To this end, the single-arm phase II study enrolled 164 patients with centrally confirmed HER2+ stage II-III breast cancer. Patients received 6 cycles of T-DM1 plus pertuzumab before surgery. Central ITH-HER2 was assessed by baseline ultrasound-guided biopsies performed at two distinct geographic regions of each tumor. Heterogeneity was defined as the presence of HER2 positivity by fluorescent in situ hybridization in >5% and <50% of tumor cells or an area of the tumor that was HER2-negative.
The primary objective was the association between pCR and ITH, stratified by estrogen receptor (ER) status, with pCR being defined as residual cancer burden (RCB) of 0. HER2 heterogeneity testing failed in five patients and two withdrew consent, leaving 157 patients available for efficacy analysis.
Median tumor size was 2.8 cm. Sixty-eight percent of the study cohort was ER-positive. More than 84% had clinical stage II breast cancer. HER2 immunohistochemistry (IHC) was 2+ in 40 (24.5%) patients, 3+ in 121 (74.2%), and missing in 2 (1.2%) patients. Some 95% of the study cohort was able to complete 6 cycles of therapy prior to surgery.
Sixteen of the 157 (10%) evaluable cases were classified as HER2 heterogeneous—13 ER-positive and 3 ER-negative cases.
The pCR rate was 55% in the 141 patients with non-heterogeneous tumors compared with 0% in the 16 patients with heterogeneous tumors. The study met its primary endpoint by demonstrating a significant association between HER2 heterogeneity and pCR adjusted by ER status (P<0.001).
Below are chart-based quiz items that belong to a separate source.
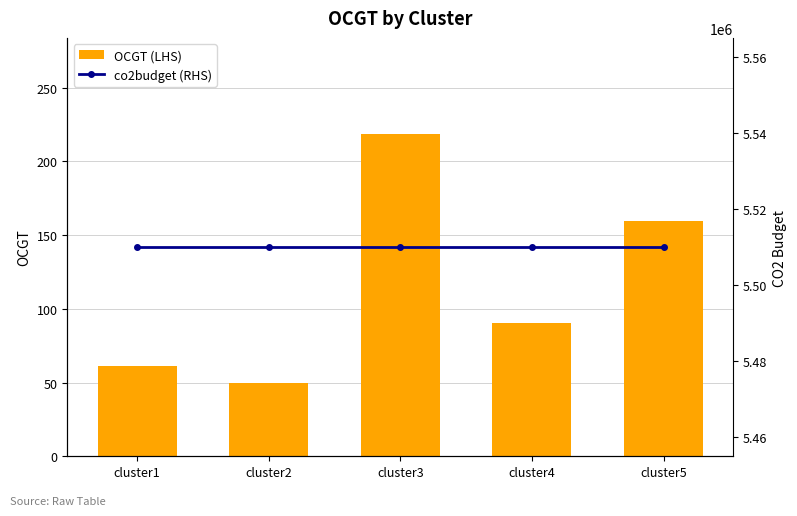

Which series has the largest total across all categories?

co2budget (RHS)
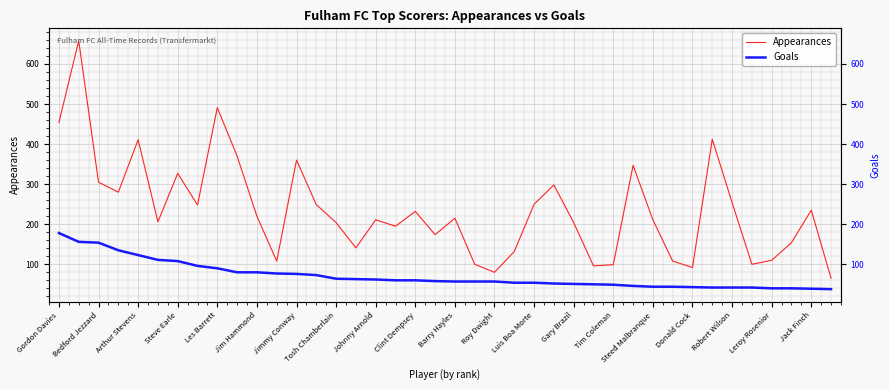

Rank the series by their maximum value, from lowest to highest.

Goals, Appearances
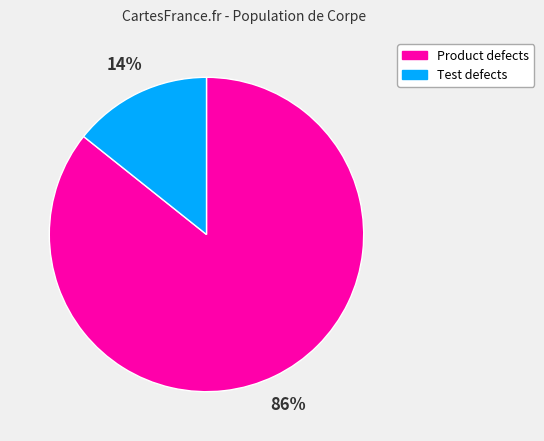

Do Test defects and Product defects together represent more than half of the pie?

Yes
The rates of RCB 0 or 1 were 67% in the non-heterogeneous subgroup and 25% in the heterogeneous subgroup. The difference in rates was significant adjusted by ER status (OR 5.6; P=0.0004).
A higher rate of pCR was observed in ER-negative versus ER-positive tumors (65% vs. 42%).
An exploratory analysis revealed a higher rate of RCB-0 among tumors centrally classified as HER2 3+ (56%) than HER2 2+ (27%) (OR 3.4; P =0.002). The association between HER2 heterogeneity and pCR remained significant when adjusted by ER status and HER2 IHC status (P=0.002).
Digital spatial profiling to quantify HER2 demonstrated lower HER2 protein levels in the HER2 heterogeneous cases than in the non-heterogeneous cases, regardless of the pCR rate, said Dr. Metzger.
Dr. Metzger reports financial relationships with Grupo Oncoclinicas and Roche Brasil and institutional relationships with AbbVie, Cascadian Therapeutics, Eisai, Pfizer, Roche/Genentech, Susan B. Komen for the Cure.